* [Questions to answer]
1. Translate this sentence from the self-forgiveness passage into Spanish: "I forgive myself that I have not accepted and allowed myself to approach people that I perceive as an authority from the point of what is best for all, where I would also consider them."
2. Rewrite the stretch of the self-forgiveness passage from "I forgive myself that I accepted" through "future will be.", switching "authority" to "expert".

I forgive myself that I accepted and allowed myself to look at the act of me meeting with someone that I perceive as an authority, as an act of me having to be selfish and making sure that I get what I want from that person. I realize that I am within this having a selfish approach where I consider only what I want for myself and so fear that I will not get it because I project this selfishness onto the other person and as believe / see that I will probably not get what I want, because I see / perceive that the other person is more powerful from the point of having the power to decide what I get and what not or what my future will be.
I forgive myself that I have not accepted and allowed myself to approach people that I perceive as an authority from the point of what is best for all, where I would also consider them. In this way I am constructive for both of us where I then do not have to fear that I will loose what I am working towards because there is no real reason that I would, as long as what I want is best for me and another - thus best for all - except if another person only works in selfishness, in which case I would not be able to work with this person in the way that is best for both of us and best for all anyway.

* [Provided information]
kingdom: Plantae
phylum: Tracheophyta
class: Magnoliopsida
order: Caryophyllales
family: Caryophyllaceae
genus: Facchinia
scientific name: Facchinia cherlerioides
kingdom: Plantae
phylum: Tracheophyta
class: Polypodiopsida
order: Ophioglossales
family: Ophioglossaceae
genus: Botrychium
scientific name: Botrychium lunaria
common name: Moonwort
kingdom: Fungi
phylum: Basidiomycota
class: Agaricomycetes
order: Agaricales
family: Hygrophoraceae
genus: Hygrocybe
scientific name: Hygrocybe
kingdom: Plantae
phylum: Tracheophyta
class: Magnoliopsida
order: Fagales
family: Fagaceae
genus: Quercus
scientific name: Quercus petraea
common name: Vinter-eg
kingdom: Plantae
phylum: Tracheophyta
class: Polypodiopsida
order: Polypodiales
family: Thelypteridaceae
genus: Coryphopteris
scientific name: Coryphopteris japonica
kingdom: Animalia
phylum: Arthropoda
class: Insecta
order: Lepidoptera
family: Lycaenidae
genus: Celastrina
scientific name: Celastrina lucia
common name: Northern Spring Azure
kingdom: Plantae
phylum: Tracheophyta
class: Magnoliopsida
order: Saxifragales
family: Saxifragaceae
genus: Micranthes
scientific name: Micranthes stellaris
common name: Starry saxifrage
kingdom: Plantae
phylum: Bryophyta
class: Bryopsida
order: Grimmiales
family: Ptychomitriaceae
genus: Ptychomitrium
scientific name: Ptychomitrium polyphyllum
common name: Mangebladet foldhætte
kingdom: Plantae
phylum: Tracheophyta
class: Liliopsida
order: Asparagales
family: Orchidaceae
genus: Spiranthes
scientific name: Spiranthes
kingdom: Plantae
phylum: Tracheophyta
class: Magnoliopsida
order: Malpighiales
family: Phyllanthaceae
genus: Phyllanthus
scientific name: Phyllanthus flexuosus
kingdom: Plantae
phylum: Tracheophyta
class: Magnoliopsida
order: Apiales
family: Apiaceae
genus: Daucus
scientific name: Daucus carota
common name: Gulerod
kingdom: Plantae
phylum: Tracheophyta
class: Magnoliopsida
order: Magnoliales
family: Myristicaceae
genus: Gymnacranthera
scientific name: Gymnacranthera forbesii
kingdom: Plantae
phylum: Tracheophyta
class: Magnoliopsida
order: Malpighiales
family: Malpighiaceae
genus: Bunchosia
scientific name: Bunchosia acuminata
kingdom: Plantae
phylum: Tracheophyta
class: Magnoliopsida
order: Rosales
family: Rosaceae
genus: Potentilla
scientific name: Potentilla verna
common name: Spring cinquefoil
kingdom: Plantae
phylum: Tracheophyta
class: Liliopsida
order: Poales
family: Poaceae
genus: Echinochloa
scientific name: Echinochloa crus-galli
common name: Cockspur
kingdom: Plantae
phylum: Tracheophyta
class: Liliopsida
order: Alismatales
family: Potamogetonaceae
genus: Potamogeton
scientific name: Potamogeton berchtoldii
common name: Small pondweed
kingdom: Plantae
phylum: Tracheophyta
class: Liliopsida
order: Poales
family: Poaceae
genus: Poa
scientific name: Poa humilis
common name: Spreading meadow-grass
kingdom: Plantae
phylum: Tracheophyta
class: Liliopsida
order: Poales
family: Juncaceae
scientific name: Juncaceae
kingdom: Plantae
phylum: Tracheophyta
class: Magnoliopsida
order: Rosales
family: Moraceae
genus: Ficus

* [Per-task outputs]
1. Me perdono por no haber aceptado ni haberme permitido acercarme a las personas que percibo como una autoridad desde el punto de vista de lo que es mejor para todos, en el que también las tendría en cuenta a ellas.

2.
I forgive myself that I accepted and allowed myself to look at the act of me meeting with someone that I perceive as an expert, as an act of me having to be selfish and making sure that I get what I want from that person. I realize that I am within this having a selfish approach where I consider only what I want for myself and so fear that I will not get it because I project this selfishness onto the other person and as believe / see that I will probably not get what I want, because I see / perceive that the other person is more powerful from the point of having the power to decide what I get and what not or what my future will be.